Source texts of formatted documents:
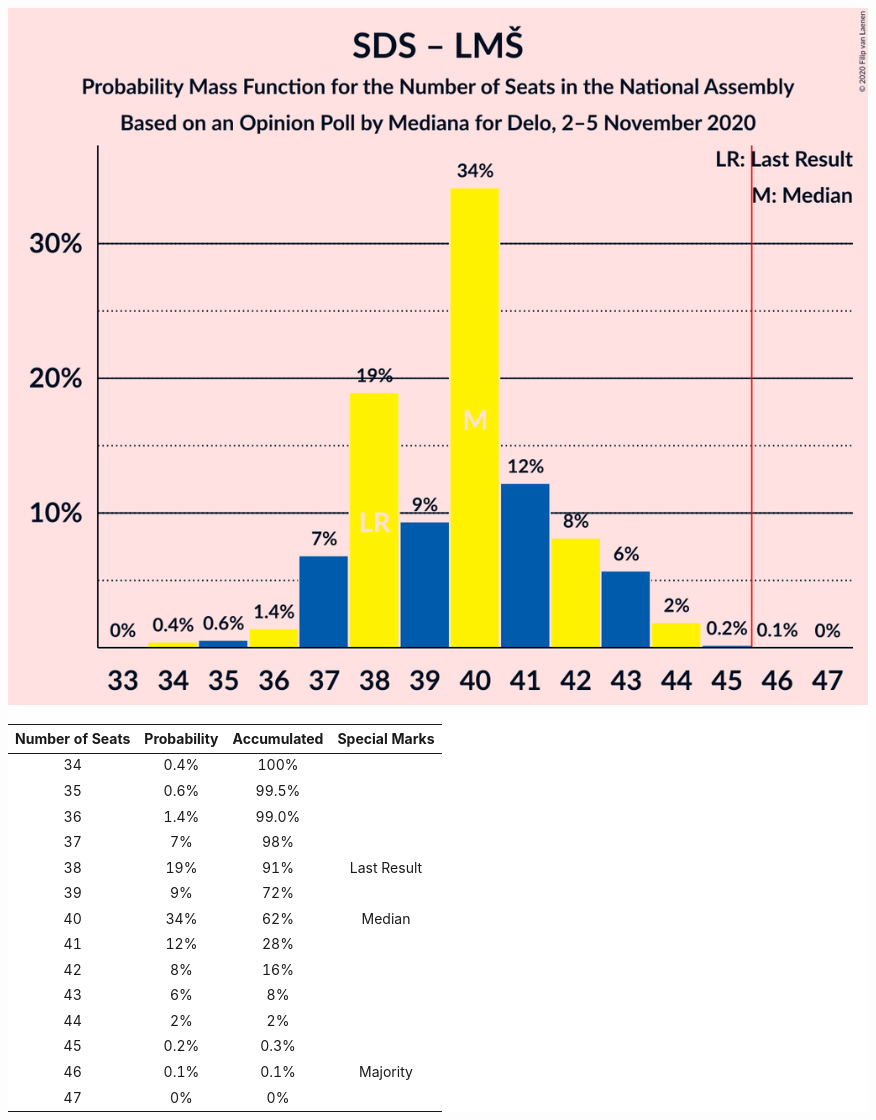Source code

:![Graph with seats probability mass function not yet produced](2020-11-05-Mediana-coalitions-seats-pmf-sds–lmš.png "Seats Probability Mass Function")

| Number of Seats | Probability | Accumulated | Special Marks |
|:---------------:|:-----------:|:-----------:|:-------------:|
| 34 | 0.4% | 100% |  |
| 35 | 0.6% | 99.5% |  |
| 36 | 1.4% | 99.0% |  |
| 37 | 7% | 98% |  |
| 38 | 19% | 91% | Last Result |
| 39 | 9% | 72% |  |
| 40 | 34% | 62% | Median |
| 41 | 12% | 28% |  |
| 42 | 8% | 16% |  |
| 43 | 6% | 8% |  |
| 44 | 2% | 2% |  |
| 45 | 0.2% | 0.3% |  |
| 46 | 0.1% | 0.1% | Majority |
| 47 | 0% | 0% |  |
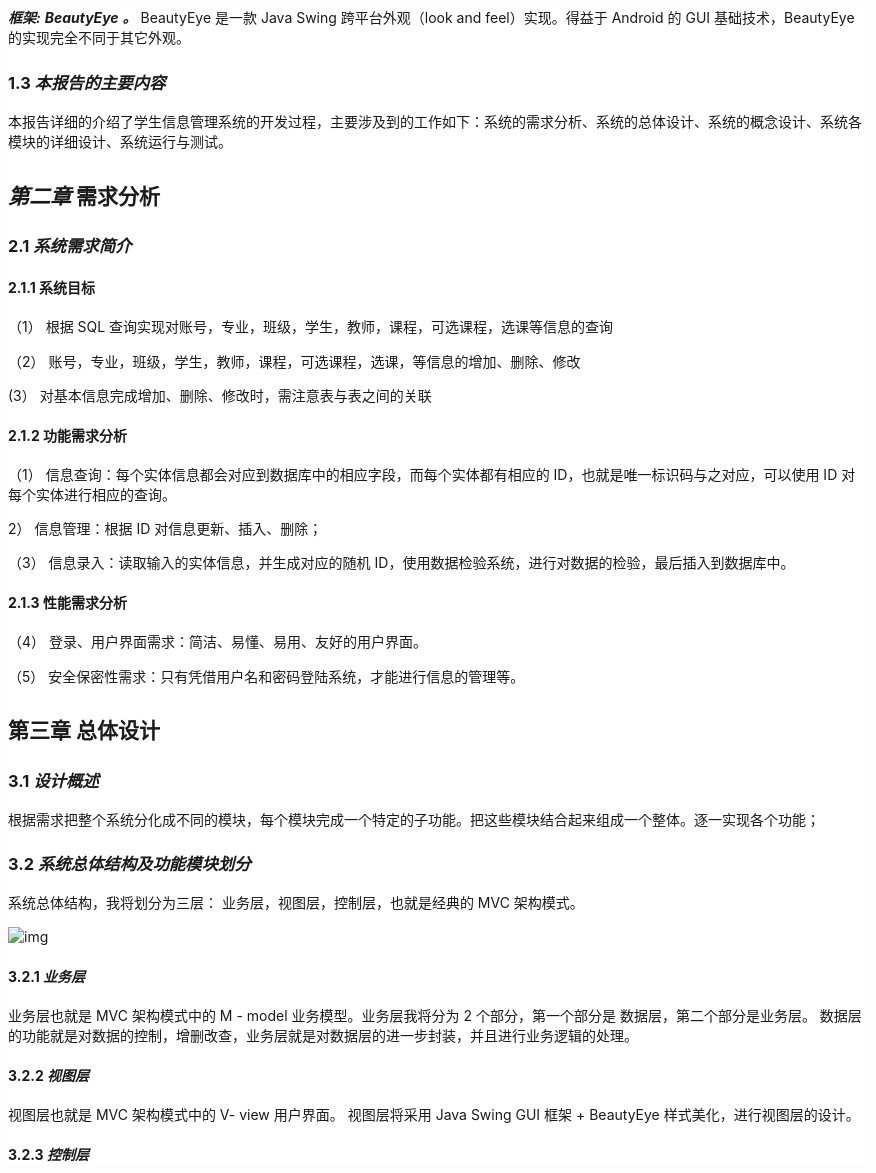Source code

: **_框架:_** **_BeautyEye_** **_。_** BeautyEye 是一款 Java Swing 跨平台外观（look and feel）实现。得益于 Android 的 GUI 基础技术，BeautyEye 的实现完全不同于其它外观。

### **1.3** **_本报告的主要内容_**

本报告详细的介绍了学生信息管理系统的开发过程，主要涉及到的工作如下：系统的需求分析、系统的总体设计、系统的概念设计、系统各模块的详细设计、系统运行与测试。

## **_第二章_** **需求分析**

### **2.1** **_系统需求简介_**

#### 2.1.1 系统目标

（1） 根据 SQL 查询实现对账号，专业，班级，学生，教师，课程，可选课程，选课等信息的查询

（2） 账号，专业，班级，学生，教师，课程，可选课程，选课，等信息的增加、删除、修改

(3） 对基本信息完成增加、删除、修改时，需注意表与表之间的关联

#### 2.1.2 功能需求分析

（1） 信息查询：每个实体信息都会对应到数据库中的相应字段，而每个实体都有相应的 ID，也就是唯一标识码与之对应，可以使用 ID 对每个实体进行相应的查询。

2） 信息管理：根据 ID 对信息更新、插入、删除；

（3） 信息录入：读取输入的实体信息，并生成对应的随机 ID，使用数据检验系统，进行对数据的检验，最后插入到数据库中。

#### 2.1.3 性能需求分析

（4） 登录、用户界面需求：简洁、易懂、易用、友好的用户界面。

（5） 安全保密性需求：只有凭借用户名和密码登陆系统，才能进行信息的管理等。

## **第三章** **总体设计**

### **3.1** **_设计概述_**

根据需求把整个系统分化成不同的模块，每个模块完成一个特定的子功能。把这些模块结合起来组成一个整体。逐一实现各个功能；

### **3.2** **_系统总体结构及功能模块划分_**

系统总体结构，我将划分为三层： 业务层，视图层，控制层，也就是经典的 MVC 架构模式。

![img](img/README/wps1.jpg)

#### **3.2.1** **_业务层_**

业务层也就是 MVC 架构模式中的 M - model 业务模型。业务层我将分为 2 个部分，第一个部分是 数据层，第二个部分是业务层。 数据层的功能就是对数据的控制，增删改查，业务层就是对数据层的进一步封装，并且进行业务逻辑的处理。

#### **3.2.2** **_视图层_**

视图层也就是 MVC 架构模式中的 V- view 用户界面。 视图层将采用 Java Swing GUI 框架 + BeautyEye 样式美化，进行视图层的设计。

#### **3.2.3** **_控制层_**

Problem to work on: Where a line of the records contains the word "BeautyEye", copy that line.

Response below:
: **_框架:_** **_BeautyEye_** **_。_** BeautyEye 是一款 Java Swing 跨平台外观（look and feel）实现。得益于 Android 的 GUI 基础技术，BeautyEye 的实现完全不同于其它外观。
视图层也就是 MVC 架构模式中的 V- view 用户界面。 视图层将采用 Java Swing GUI 框架 + BeautyEye 样式美化，进行视图层的设计。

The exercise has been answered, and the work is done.